### Text passage
══════════

TLDR

In the context of generative modeling, we examine ODEs, SDEs, and two recent works that share the idea of learning shortcuts that traverse through vector fields defined by ODEs faster. We then discuss the generalization of this idea to both ODE- and SDE-based models.

Differential Equations

Let’s start with a general scenario of generative modeling: suppose you want to generate data $x$ that follows a distribution $p (x)$ . In many cases, the exact form of $p (x)$ is unknown. What you can do is follow the idea of normalizing flow¹: start from a very simple, closed-form distribution $p (x_{0})$ (for example, a standard normal distribution), transform this distribution through time $t \in [0, 1]$ with intermediate distributions $p (x_{t})$ , and finally obtain the estimated distribution $p (x_{1})$ . By doing this, you are essentially trying to solve a differential equation (DE)² that depends on time:

d x_{t} = μ (x_{t}, t) d t + σ (x_{t}, t) d W_{t}, x_{0} \sim p (x_{0})

where $μ$ is the drift component that is deterministic, and $σ$ is the diffusion term driven by Brownian motion³ (denoted by $W_{t}$ ) that is stochastic. This differential equation specifies a time-dependent vector (velocity) field⁴ telling how a data point $x_{t}$ should be moved as time $t$ evolves from $t = 0$ to $t = 1$ (i.e., a flow⁵ from $x_{0}$ to $x_{1}$ ). Below we give an illustration where $x_{t}$ is 1-dimensional:

Vector field between two distributions specified by a differential equation.

When $σ (x_{t}, t) \equiv 0$ , we get an ordinary differential equation (ODE)⁶ where the vector field is deterministic, i.e., the movement of $x_{t}$ is fully determined by $μ$ and $t$ . Otherwise, we get a stochastic differential equation (SDE)⁷ where the movement of $x_{t}$ has a certain level of randomness. Extending the previous illustration, below we show the difference in flow of $x_{t}$ under ODE and SDE:

Difference of movements in vector fields specified by ODE and SDE. Source: Song, Yang, et al. “Score-based generative modeling through stochastic differential equations.” Note that their time is reversed.

══════════

### Material supplied
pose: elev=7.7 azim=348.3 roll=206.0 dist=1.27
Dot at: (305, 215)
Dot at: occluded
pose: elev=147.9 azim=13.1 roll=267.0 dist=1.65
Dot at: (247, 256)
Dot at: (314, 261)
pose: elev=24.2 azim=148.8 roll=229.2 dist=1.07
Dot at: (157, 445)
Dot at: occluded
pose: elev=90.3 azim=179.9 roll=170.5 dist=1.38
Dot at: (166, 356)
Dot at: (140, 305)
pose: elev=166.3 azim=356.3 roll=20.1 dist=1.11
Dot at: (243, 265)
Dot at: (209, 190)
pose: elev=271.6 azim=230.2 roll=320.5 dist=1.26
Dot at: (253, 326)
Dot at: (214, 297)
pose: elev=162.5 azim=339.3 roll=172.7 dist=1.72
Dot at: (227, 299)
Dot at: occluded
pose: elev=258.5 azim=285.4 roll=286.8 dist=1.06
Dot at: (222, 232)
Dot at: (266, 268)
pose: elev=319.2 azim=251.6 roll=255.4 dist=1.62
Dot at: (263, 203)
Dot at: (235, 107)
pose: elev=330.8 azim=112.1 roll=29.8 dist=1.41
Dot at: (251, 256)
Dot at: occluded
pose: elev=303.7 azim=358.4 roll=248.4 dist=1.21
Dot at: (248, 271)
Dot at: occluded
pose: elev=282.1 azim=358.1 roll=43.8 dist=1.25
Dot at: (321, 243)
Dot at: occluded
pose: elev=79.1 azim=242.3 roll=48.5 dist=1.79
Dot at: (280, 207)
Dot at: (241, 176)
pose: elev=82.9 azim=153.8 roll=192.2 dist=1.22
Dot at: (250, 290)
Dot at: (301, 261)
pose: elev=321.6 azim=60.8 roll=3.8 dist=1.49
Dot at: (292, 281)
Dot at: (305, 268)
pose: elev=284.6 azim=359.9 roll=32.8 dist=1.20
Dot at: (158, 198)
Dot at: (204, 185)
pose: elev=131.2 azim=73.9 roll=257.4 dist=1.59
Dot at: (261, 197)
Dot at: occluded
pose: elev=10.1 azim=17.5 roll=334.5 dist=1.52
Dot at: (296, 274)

══════════

### Required tasks
1. Reproduce the stretch of the generative modeling passage from "Vector field between" through "time is reversed.", word for word.
2. Carry on the passage about ODEs and SDEs in generative modeling, picking up right after its last sentence.

### Responses for each task
1.
Vector field between two distributions specified by a differential equation.

When $σ (x_{t}, t) \equiv 0$ , we get an ordinary differential equation (ODE)⁶ where the vector field is deterministic, i.e., the movement of $x_{t}$ is fully determined by $μ$ and $t$ . Otherwise, we get a stochastic differential equation (SDE)⁷ where the movement of $x_{t}$ has a certain level of randomness. Extending the previous illustration, below we show the difference in flow of $x_{t}$ under ODE and SDE:

Difference of movements in vector fields specified by ODE and SDE. Source: Song, Yang, et al. “Score-based generative modeling through stochastic differential equations.” Note that their time is reversed.

2.
As you would imagine, once we manage to solve the differential equation, even if we still cannot have a closed form of $p (x_{1})$ , we can sample from $p (x_{1})$ by sampling a data point $x_{0}$ from $p (x_{0})$ and get the generated data point $x_{1}$ by calculating the following forward-time integral with an integration technique of our choice:

x_{1} = x_{0} + \int_{0}^{1} μ (x_{t}, t) d t + \int_{0}^{1} σ (x_{t}, t) d W_{t}

Or more intuitively, moving $x_{0}$ towards $x_{1}$ along time in the vector field:

A flow of data point moving from $x_{0}$ towards $x_{1}$ in the vector field.

ODE and Flow Matching

ODE in Generative Modeling

For now, let’s focus on the ODE formulation since it is notationally simpler compared to SDE. Recall the ODE of our generative model:

\frac{d x _{t}}{d t} = μ (x_{t}, t)

Essentially, $μ$ is the vector field. For every possible combination of data point $x_{t}$ and time $t$ , $μ (x_{t}, t)$ is the instantaneous velocity in which the point will move. To generate a data point $x_{1}$ , we perform the integral:

x_{1} = x_{0} + \int_{0}^{1} μ (x_{t}, t) d t

To calculate this integral, a simple and widely adopted method is the Euler method⁸. Choose $N$ time steps $0 = t_{0} < t_{1} < \dots < t_{N - 1} < t_{N} = 1$ , and for each integral step $k = 0, 1, \dots, N - 1$ :

x_{t_{k + 1}} = x_{t_{k}} + (t_{k + 1} - t_{k}) μ (x_{t_{k}}, t_{k})

In other words, we discretize the time span $[0, 1]$ into $N$ time steps, and for each step the data is moved based on the instantaneous velocity at the current step.

Note

There are other methods to calculate the integral, of course. For example, one can use the solvers in the torchdiffeq Python package⁹.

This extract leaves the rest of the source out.